- ASSIGNED TASK 1
According to the roadschooling text, which institutional experiences might some teens lack that traditional students take for granted?
- ASSIGNED TASK 2
Change the roadschooling text between "Limitations to consider" and "standardized grading systems)", inclusive, by putting "conventionally schooled students" in place of "traditional students".
- ASSIGNED TASK 3
Carry the roadschooling text forward from its last line.

Why Roadschooling works at this age

  • Authentic life experience makes college essays, interviews, and applications genuinely compelling
  • Self-management skills developed through years of independent learning prepare them for college and career better than most traditional students
  • Adaptability and comfort with change ease the transition to new environments — college dorms, new cities, workplaces
  • A broad worldview and diverse life experience create interesting, engaged, empathetic young adults

Limitations to consider

  • The college application process is designed for traditional students — translating a roadschooling education requires extra work
  • Some teens may lack specific institutional experiences that traditional students take for granted (class schedules, group projects with assigned partners, standardized grading systems)
  • Leaving the travel lifestyle can trigger identity questions — 'Who am I when I'm not traveling?'
  • Financial preparation for independence may lag if the teen hasn't had consistent earning opportunities

Frequently asked questions

How do colleges view roadschooled applicants?

Most colleges are increasingly welcoming of alternatively educated students. Admissions officers are trained to evaluate homeschool transcripts, and many specifically value the independence, maturity, and unique perspectives that homeschooled students bring. What matters: a clear, credible transcript; standardized test scores that validate the transcript's grades; a compelling personal statement (where roadschooled students typically shine); strong letters of recommendation from adults outside the family; and demonstrated depth of interest. Some colleges have specific homeschool admissions officers. Contact them early in the process — they can tell you exactly what they need.

What if my teen doesn't want to go to college?

- RECORDS SUPPLIED

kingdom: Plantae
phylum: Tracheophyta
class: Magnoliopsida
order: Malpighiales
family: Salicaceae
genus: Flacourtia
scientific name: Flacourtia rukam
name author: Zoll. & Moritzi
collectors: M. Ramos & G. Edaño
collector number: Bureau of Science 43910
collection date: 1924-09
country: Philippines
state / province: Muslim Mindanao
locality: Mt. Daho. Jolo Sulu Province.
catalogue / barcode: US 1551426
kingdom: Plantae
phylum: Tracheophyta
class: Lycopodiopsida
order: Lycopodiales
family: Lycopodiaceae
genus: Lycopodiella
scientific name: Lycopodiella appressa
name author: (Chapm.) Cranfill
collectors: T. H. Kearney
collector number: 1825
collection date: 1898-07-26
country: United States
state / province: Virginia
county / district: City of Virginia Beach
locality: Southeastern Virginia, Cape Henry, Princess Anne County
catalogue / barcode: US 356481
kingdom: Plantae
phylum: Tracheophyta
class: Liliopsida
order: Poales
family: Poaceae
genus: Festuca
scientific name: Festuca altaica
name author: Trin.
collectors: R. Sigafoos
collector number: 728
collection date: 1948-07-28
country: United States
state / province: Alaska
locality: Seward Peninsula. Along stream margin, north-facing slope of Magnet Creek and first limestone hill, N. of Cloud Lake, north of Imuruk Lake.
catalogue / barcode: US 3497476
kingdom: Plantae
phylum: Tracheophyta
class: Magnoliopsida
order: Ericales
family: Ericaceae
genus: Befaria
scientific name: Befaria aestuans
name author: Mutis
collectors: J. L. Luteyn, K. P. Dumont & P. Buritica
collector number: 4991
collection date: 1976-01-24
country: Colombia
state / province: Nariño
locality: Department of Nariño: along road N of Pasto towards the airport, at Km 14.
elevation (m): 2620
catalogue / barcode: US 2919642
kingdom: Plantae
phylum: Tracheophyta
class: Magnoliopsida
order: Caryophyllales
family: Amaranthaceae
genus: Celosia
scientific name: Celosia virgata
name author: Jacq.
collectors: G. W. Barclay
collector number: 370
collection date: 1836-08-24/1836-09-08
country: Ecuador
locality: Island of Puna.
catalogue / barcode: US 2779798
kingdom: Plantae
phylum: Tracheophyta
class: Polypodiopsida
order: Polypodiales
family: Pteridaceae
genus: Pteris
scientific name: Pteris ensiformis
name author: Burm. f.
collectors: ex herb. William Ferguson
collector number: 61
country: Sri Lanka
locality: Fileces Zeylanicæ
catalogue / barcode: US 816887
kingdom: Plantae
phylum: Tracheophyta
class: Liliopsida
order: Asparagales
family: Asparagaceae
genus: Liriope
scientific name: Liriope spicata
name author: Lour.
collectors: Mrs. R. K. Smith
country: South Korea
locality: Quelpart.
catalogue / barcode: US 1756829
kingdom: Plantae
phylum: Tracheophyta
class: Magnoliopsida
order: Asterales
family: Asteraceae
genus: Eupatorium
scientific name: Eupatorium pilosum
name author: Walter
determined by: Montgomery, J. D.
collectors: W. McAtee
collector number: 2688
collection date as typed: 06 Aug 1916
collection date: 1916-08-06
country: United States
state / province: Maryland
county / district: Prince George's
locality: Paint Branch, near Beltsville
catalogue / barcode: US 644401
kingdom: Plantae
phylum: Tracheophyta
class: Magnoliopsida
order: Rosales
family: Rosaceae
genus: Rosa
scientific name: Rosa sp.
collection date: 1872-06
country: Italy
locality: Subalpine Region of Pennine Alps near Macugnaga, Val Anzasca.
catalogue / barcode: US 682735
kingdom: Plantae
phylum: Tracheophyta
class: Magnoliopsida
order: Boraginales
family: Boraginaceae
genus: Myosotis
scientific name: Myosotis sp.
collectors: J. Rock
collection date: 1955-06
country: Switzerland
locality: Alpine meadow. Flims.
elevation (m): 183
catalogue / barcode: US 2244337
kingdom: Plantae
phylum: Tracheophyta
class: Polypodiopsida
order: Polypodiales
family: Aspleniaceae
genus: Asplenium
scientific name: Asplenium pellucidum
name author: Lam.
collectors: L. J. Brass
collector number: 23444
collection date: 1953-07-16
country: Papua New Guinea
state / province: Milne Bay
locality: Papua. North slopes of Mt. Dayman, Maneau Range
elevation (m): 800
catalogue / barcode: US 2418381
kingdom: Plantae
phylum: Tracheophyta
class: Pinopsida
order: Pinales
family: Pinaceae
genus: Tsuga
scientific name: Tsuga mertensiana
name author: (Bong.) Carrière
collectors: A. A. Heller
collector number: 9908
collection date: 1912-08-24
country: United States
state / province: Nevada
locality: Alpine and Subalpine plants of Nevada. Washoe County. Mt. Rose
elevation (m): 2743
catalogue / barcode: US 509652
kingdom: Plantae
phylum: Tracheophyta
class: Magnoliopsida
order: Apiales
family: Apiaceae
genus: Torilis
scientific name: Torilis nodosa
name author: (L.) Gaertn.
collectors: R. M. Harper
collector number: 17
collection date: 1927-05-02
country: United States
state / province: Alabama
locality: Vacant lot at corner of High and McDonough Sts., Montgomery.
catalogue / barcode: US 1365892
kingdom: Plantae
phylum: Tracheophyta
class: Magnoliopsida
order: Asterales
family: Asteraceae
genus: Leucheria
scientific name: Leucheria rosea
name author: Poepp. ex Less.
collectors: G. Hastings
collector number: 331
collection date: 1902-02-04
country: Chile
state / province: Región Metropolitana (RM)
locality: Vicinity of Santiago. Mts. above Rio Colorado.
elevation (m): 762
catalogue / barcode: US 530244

- RESULT 1
Class schedules, group projects with assigned partners, and standardized grading systems.

- RESULT 2
Limitations to consider

  • The college application process is designed for conventionally schooled students — translating a roadschooling education requires extra work
  • Some teens may lack specific institutional experiences that conventionally schooled students take for granted (class schedules, group projects with assigned partners, standardized grading systems)

- RESULT 3
College isn't the only path, and a roadschooled teen may be better positioned than most for alternatives. Trade programs value maturity and real-world experience. Entrepreneurship draws on the problem-solving and adaptability that roadschooling develops. Gap year programs (domestic service corps, international programs, farm stays) are natural extensions of the travel lifestyle. Military service is an option for those interested. And simply working — gaining experience, saving money, figuring out what they want — is a perfectly valid choice at 18. The skills your teen has developed through roadschooling (self-direction, adaptability, communication, practical problem-solving) are valuable in every path, not just the college path.

How do I help my teen prepare for living in one place?

Start with extended stays before the full transition. Three months in a college town, a city they're interested in, or near extended family gives them a taste of stability. Practice the routines of settled life: grocery shopping for a fixed kitchen, maintaining a living space, developing a local social network, finding a doctor and dentist, setting up utilities and accounts. Talk openly about what they'll miss and what they're looking forward to. Some roadschooled teens adjust to stability effortlessly; others experience a real grief period. Both are normal. The adjustment usually takes a semester, and most roadschooled young adults report that the adaptability they developed on the road makes the transition easier, not harder.